For the third time since 2002, we have a reboot of the Spiderman film franchise, with Tom Holland stepping into the boots that Toby Maguire and Andrew Garfield had previously filled. The key difference this time is that Holland’s Spiderman inhabits the established Marvel Cinematic Universe, joining the fold, so to speak (hence the title, ‘Homecoming‘). The arrangement between Marvel and Sony is a great bit of business for both studios, and it also gives fans what they wanted to see – one of the best-loved comic book characters Marvel has ever produced joining the MCU.
Of course, with that power comes great responsibility (sorry, couldn’t resist!). Tom Holland is the youngest of the three actors to play Peter Parker on the big screen, and as a teenager himself, is perhaps best-placed to understand the awkwardness of the age, when you are desperate to fit in, yet completely unsure of how to do it. To add to the character’s worries is the desire to be part of something greater – Parker has his powers, but is not regarded as a member of the Avengers, on account of his youth and inexperience. So naturally, he yearns to prove himself, with disastrous consequences.
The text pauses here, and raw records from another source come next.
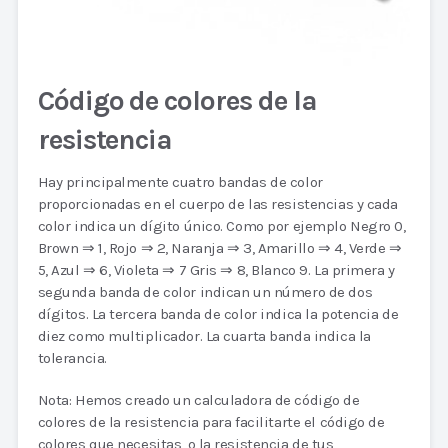
Código de colores de la
resistencia
Hay principalmente cuatro bandas de color
proporcionadas en el cuerpo de las resistencias y cada
color indica un dígito único. Como por ejemplo Negro 0,
Brown ⇒ 1, Rojo ⇒ 2, Naranja ⇒ 3, Amarillo ⇒ 4, Verde ⇒
5, Azul ⇒ 6, Violeta ⇒ 7 Gris ⇒ 8, Blanco 9. La primera y
segunda banda de color indican un número de dos
dígitos. La tercera banda de color indica la potencia de
diez como multiplicador. La cuarta banda indica la
tolerancia.
Nota: Hemos creado un calculadora de código de
colores de la resistencia para facilitarte el código de
colores que necesitas, o la resistencia de tus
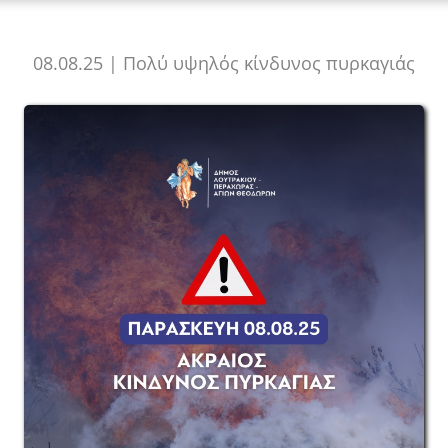
08.08.25 | Πολύ υψηλός κίνδυνος πυρκαγιάς
View
Larger
Image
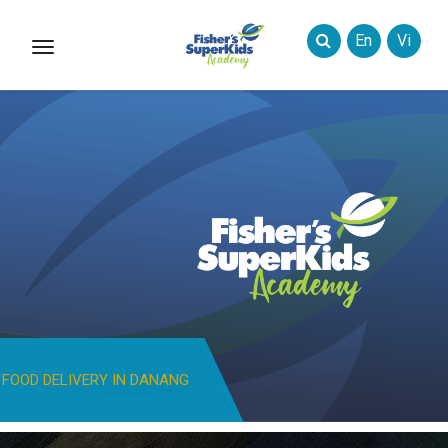
En
Vi
Toggle
Styles
FOOD DELIVERY IN DANANG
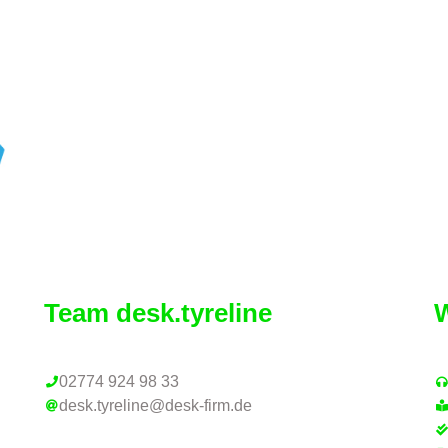
Team desk.tyreline
W
02774 924 98 33
desk.tyreline@desk-firm.de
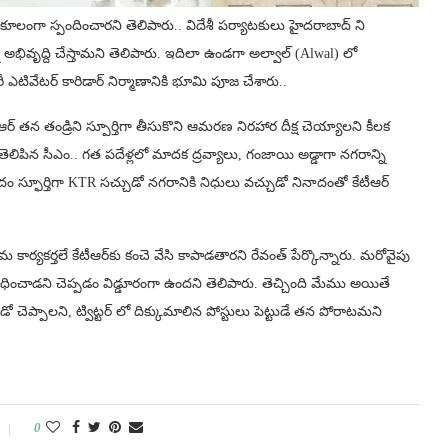
ూలంగా స్పందించారని తెలిపారు.. విదేశీ పర్యాటకులు హైదరాబాద్ ని
భివృద్ది చేస్తామని తెలిపారు. ఇదిలా ఉండగా అల్వాల్‌ (Alwal) లో
ఎటివేటర్ కారిడార్ నిర్మాణానికి భూమి పూజ చేశారు..
 తన తండ్రిని స్పూర్తిగా తీసుకొని ఆమరణ నిరహార దీక్ష చెయ్యాలని కీలక
 తెలిపిన సీఎం.. గత పదేళ్లలో మాదక ద్రవ్యాలు, గంజాయి అడ్డాగా నగరాన్ని
దం స్ఫూర్తిగా KTR సచ్చుడో నగరానికి నిధులు వచ్చుడో నినాదంతో కేటీఆర్
ార్యకర్తలే కేటీఆర్‌కు కంచె వేసి కాపాడతారని రేవంత్ పేర్కొన్నారు. మరోవైపు
 సాధించాడని చెప్పడం విడ్డూరంగా ఉందని తెలిపారు. తెచ్చింది మేము అయితే
ెప్పాలని, ట్విట్టర్ లో దిక్కుమాలిన పోస్టులు పెట్టుడే తన పోరాటమని
0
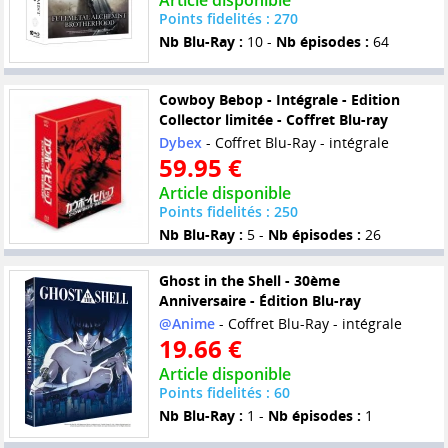
Article disponible
Points fidelités : 270
Nb Blu-Ray :
10 -
Nb épisodes :
64
Cowboy Bebop - Intégrale - Edition
Collector limitée - Coffret Blu-ray
Dybex
- Coffret Blu-Ray - intégrale
59.95 €
Article disponible
Points fidelités : 250
Nb Blu-Ray :
5 -
Nb épisodes :
26
Ghost in the Shell - 30ème
Anniversaire - Édition Blu-ray
@Anime
- Coffret Blu-Ray - intégrale
19.66 €
Article disponible
Points fidelités : 60
Nb Blu-Ray :
1 -
Nb épisodes :
1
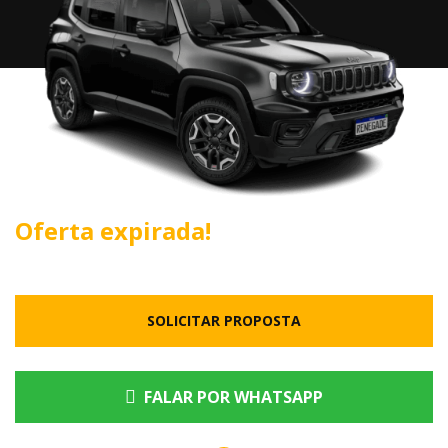
Oferta expirada!
SOLICITAR PROPOSTA
FALAR POR WHATSAPP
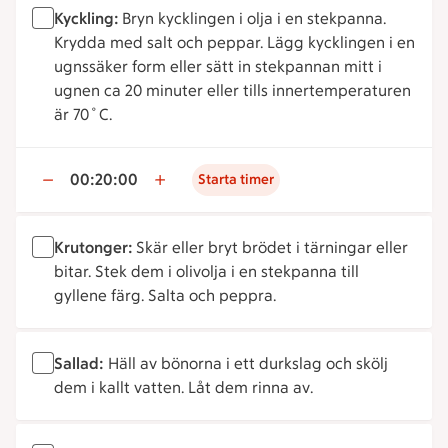
Kyckling:
Bryn kycklingen i olja i en stekpanna.
Krydda med salt och peppar. Lägg kycklingen i en
ugnssäker form eller sätt in stekpannan mitt i
ugnen ca 20 minuter eller tills innertemperaturen
är 70˚C.
00:20:00
Starta timer
Krutonger:
Skär eller bryt brödet i tärningar eller
bitar. Stek dem i olivolja i en stekpanna till
gyllene färg. Salta och peppra.
Sallad:
Häll av bönorna i ett durkslag och skölj
dem i kallt vatten. Låt dem rinna av.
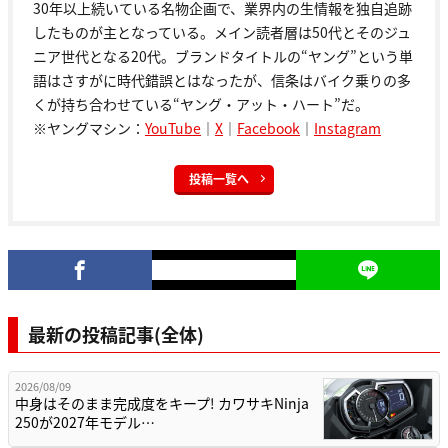
30年以上続いている名物企画で、業界内の生情報を独自追跡
したものが主となっている。メイン読者層は50代とそのジュ
ニア世代となる20代。ブランドタイトルの“ヤング”という単
語はさすがに時代錯誤とはなったが、信条はバイク乗りの多
くが持ち合わせている“ヤング・アット・ハート”だ。
※ヤングマシン：
YouTube
｜
X
｜
Facebook
｜
Instagram
投稿一覧へ
最新の投稿記事(全体)
2026/08/09
中身はそのまま完成度をキープ! カワサキNinja
250が2027年モデル…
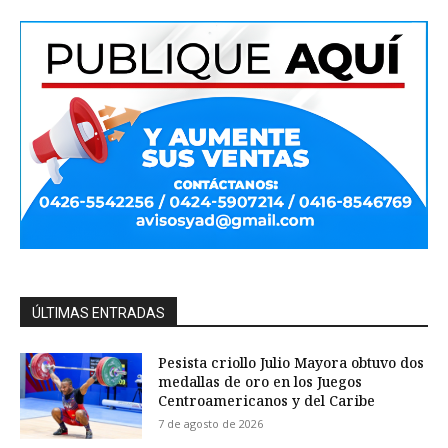
ÚLTIMAS ENTRADAS
Pesista criollo Julio Mayora obtuvo dos
medallas de oro en los Juegos
Centroamericanos y del Caribe
7 de agosto de 2026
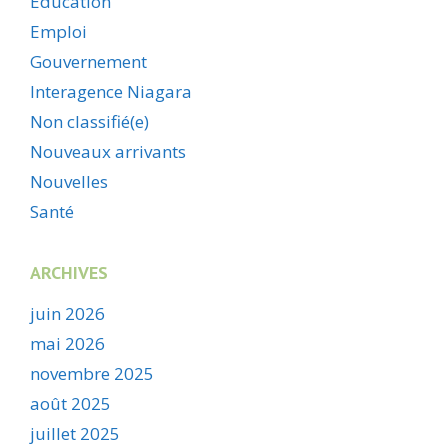
Éducation
Emploi
Gouvernement
Interagence Niagara
Non classifié(e)
Nouveaux arrivants
Nouvelles
Santé
ARCHIVES
juin 2026
mai 2026
novembre 2025
août 2025
juillet 2025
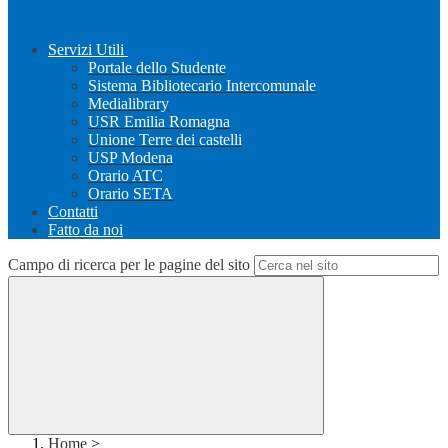
Servizi Utili
Portale dello Studente
Sistema Bibliotecario Intercomunale
Medialibrary
USR Emilia Romagna
Unione Terre dei castelli
USP Modena
Orario ATC
Orario SETA
Contatti
Fatto da noi
Campo di ricerca per le pagine del sito
Home
>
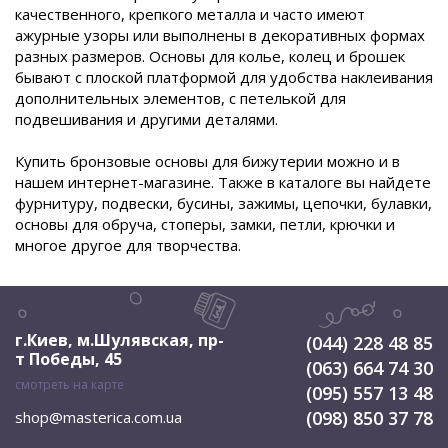
качественного, крепкого металла и часто имеют
ажурные узоры или выполнены в декоративных формах
разных размеров. Основы для колье, колец и брошек
бывают с плоской платформой для удобства наклеивания
дополнительных элементов, с петелькой для
подвешивания и другими деталями.
Купить бронзовые основы для бижутерии можно и в
нашем интернет-магазине. Также в каталоге вы найдете
фурнитуру, подвески, бусины, зажимы, цепочки, булавки,
основы для обруча, стоперы, замки, петли, крючки и
многое другое для творчества.
г.Киев, м.Шулявская
,
пр-
(044) 228 48 85
т Победы, 45
(063) 664 74 30
смотреть на карте
(095) 557 13 48
(098) 850 37 78
shop@masterica.com.ua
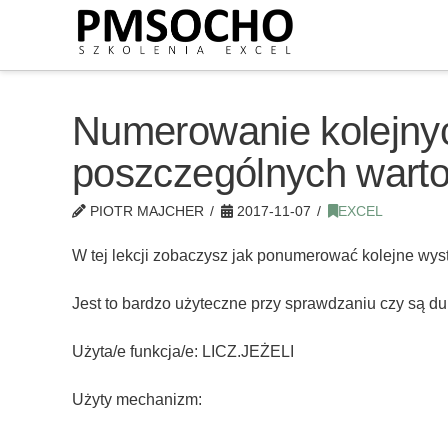
Numerowanie kolejny
poszczególnych warto
PIOTR MAJCHER
2017-11-07
EXCEL
W tej lekcji zobaczysz jak ponumerować kolejne wyst
Jest to bardzo użyteczne przy sprawdzaniu czy są du
Użyta/e funkcja/e: LICZ.JEŻELI
Użyty mechanizm:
Not that these consequences are entirely of his own making. A bit of trust from a key character at a certain time might have been enough to prevent a big problem later on, yet much of what happens through the middle of the film is on Parker’s uncontrolled determination to be the hero he wants to be, even if it means he overextends himself. Something we all grapple with as teenagers – we want to be more than we are, we want to fit in, we want to prove ourselves, whilst lacking the understanding that experience brings. I think we can all relate to Parker in that respect.
We also see other sides to Parker – his determination and his courage. After a pivotal moment where he is stripped of his confidence and the support of Tony Stark, he is unexpectedly thrust back into a deadly situation – or to be more precise, he puts himself back into a deadly situation when he sees an opportunity to step in and correct his earlier mistake. This exposes him to great danger, but he is conscious of the greater danger of letting the situation continue unchecked, and he doesn’t hesitate to put place himself in harm’s way to stop the bad guy. Bravery has often been a key part of the character – just look at the comics – so this is a nice way of honouring the character.
Speaking of the bad guy, Michael Keaton is an Oscar winner and he reminds people as to why here. Adrian Toomes/The Vulture carries a lot of steel and menace as a guy driven to the edge, and he is not (unlike some Marvel villains) a one-dimensional character, but rather, a man who feels that he is doing a service for the little guys against the fat cats. He sells weapons of tremendous power to the wrong people, but acts to protect his family and loved ones, and has a strong sense of loyalty to the little gang he works with. He can be ruthless; he does so to protect the people he loves.
In fact, this brings me to a nice little moment at the end – both hero and villain have the opportunity to let the other die/set the dogs on the other. Both pass this chance up in order to do the right thing. This sets the film apart from many of the other MCU entries, which tend to be quite ‘black and white’ in terms of how they handle their dilemmas.
In terms of the other characters… really, they feel quite incidental. Jacob Batalon is Ned, Parker’s best friend, and he provides comic relief and an outlet for Parker, but not a lot else (though he does have one of the best lines in the movie). Laura Harrier is Liz, Parker’s dream girl, but she doesn’t really have a lot to do. She is portrayed as being very clever, but doesn’t get too many chances to demonstrate this. A more interesting character is Michelle, played by Zendaya, of Disney TV series fame. Michelle is quite a bullish character, speaking what’s on her mind and eschewing the standard narrative of high school culture. Finally, Robert Downey Jr reprises his role as Tony Stark/Iron Man, serving as the main link between this new incarnation of Spiderman and the MCU as a whole, whilst Jon Favreau is back as Happy Hogan, the somewhat beleaguered security chief/administrator for Stark. Gwyneth Paltrow makes a cameo at the end as Pepper Potts, but it’s very brief, and Chris Evans appears as Captain America in some ‘motivational videos’ which are quite funny.
The film is ultimately a vehicle for Peter Parker, and also for Tom Holland. He does an excellent job portraying the confused state that young Parker is in, ranging from his nervous energy, to dejected misfit.
Finally, I feel compelled to praise the length and breadth of the MCU. The last three entries we’ve had Doctor Strange, Guardians of the Galaxy Vol 2, and now Spiderman Homecoming. One film dealt with mysterious realms and ‘magic’, the other was misfit team space adventure, and this latest film is about teenage angst. Each film weaves part of a complex tapestry and yet manages to be distinctive. The universe Marvel has built is truly amazing.